Symptoms usually start without any injury. You may feel pain in the palm, sometimes along with swelling or a small lump. You may feel the catching or popping sensation in the finger or thumb joints. Stiffness and catching tend to be worse after inactivity, such as when you wake in the morning, but will often loosen up with movement. When it breaks free, it may feel like the finger joint is dislocating. In severe cases the finger may become stuck in a bent position so that it can’t be straightened even with the help of other fingers. One or more fingers can be involved.

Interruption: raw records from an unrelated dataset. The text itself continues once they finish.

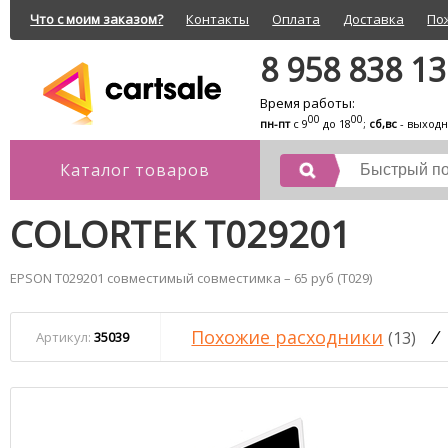
Что с моим заказом?
Контакты
Оплата
Доставка
По
8 958 838 1
Время работы:
00
00
пн-пт
с 9
до 18
;
сб,вс
- выход
Каталог товаров
COLORTEK T029201
EPSON T029201 совместимый совместимка – 65 руб (T029)
Похожие расходники
/
(13)
Артикул:
35039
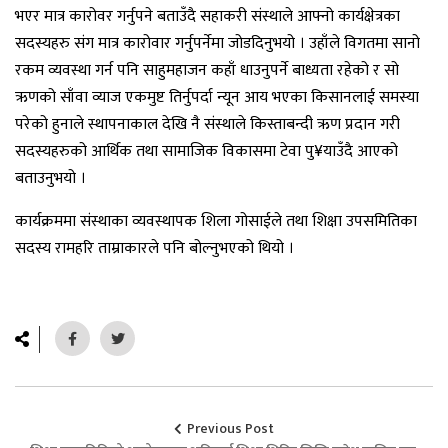
भएर मात्र कारोवर गर्नुपने बताउँदै सहाकरी संस्थाले आफ्नो कार्यक्षेत्रका
सदस्यहरु संग मात्र कारोवार गर्नुपर्नेमा जोडदिनुभयो । उहाँले विगतमा सानो
रकम व्यवस्था गर्न पनि साहुमहाजन कहाँ धाउनुपर्ने बाध्यता रहेको र सो
ऋणको साँवा व्याज एकमुष्ट तिर्नुपर्दा न्यून आय भएका किसानलाई समस्या
परेको हुनाले स्थापनाकाल देखि नै संस्थाले किस्ताबन्दी ऋण प्रदान गरी
सदस्यहरुको आर्थिक तथा सामाजिक विकासमा टेवा पु¥याउँदै आएको
बताउनुभयो ।
कार्यक्रममा संस्थाका व्यवस्थापक शिला गोसाईले तथा शिक्षा उपसमितिका
सदस्य रामहरि ताम्राकारले पनि बोल्नुभएको थियो ।
Previous Post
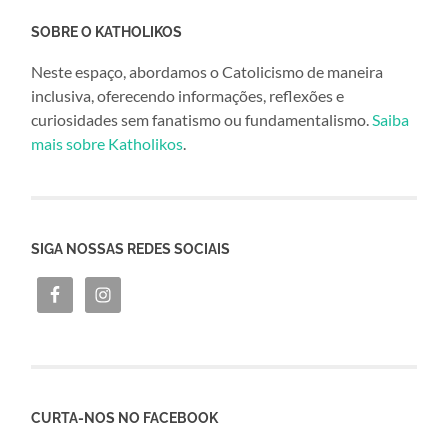
SOBRE O KATHOLIKOS
Neste espaço, abordamos o Catolicismo de maneira
inclusiva, oferecendo informações, reflexões e
curiosidades sem fanatismo ou fundamentalismo.
Saiba
mais sobre Katholikos
.
SIGA NOSSAS REDES SOCIAIS
CURTA-NOS NO FACEBOOK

If your symptoms are mild, simply resting the finger may be enough to relieve the problem. Over-the-counter medications such as Panadol or Advil can be used for pain. Splints are sometimes used to rest the finger. Your doctor may recommend an injection that helps in most cases, but sometimes the improvement is temporary. More than one injection may be needed. Injections are less likely to bring about permanent relief when the triggering has been present for a long time, or if you have associated medical problems like diabetes. If the problem remains troubling, you may want to consider surgery.
Treatment Options: Surgical
A trigger finger isn’t a dangerous condition, so the decision whether to proceed with surgery is a personal one based on the severity of your symptoms. If the finger is stuck in a bent position, surgery may be recommended to prevent permanent stiffness. Surgery widens the opening of the tunnel so the tendon can slide through more easily. This is usually done through a small incision in the palm as an outpatient surgery. Sometimes the tunnel can be safely opened with the tip of a needle in the doctor’s office. You can move the fingers immediately after surgery. Elevating the hand after surgery can help minimize swelling and pain. Some soreness in the palm is common but recovery is usually complete in a few weeks. If the finger was quite stiff before surgery, a therapist may help you to loosen up the finger.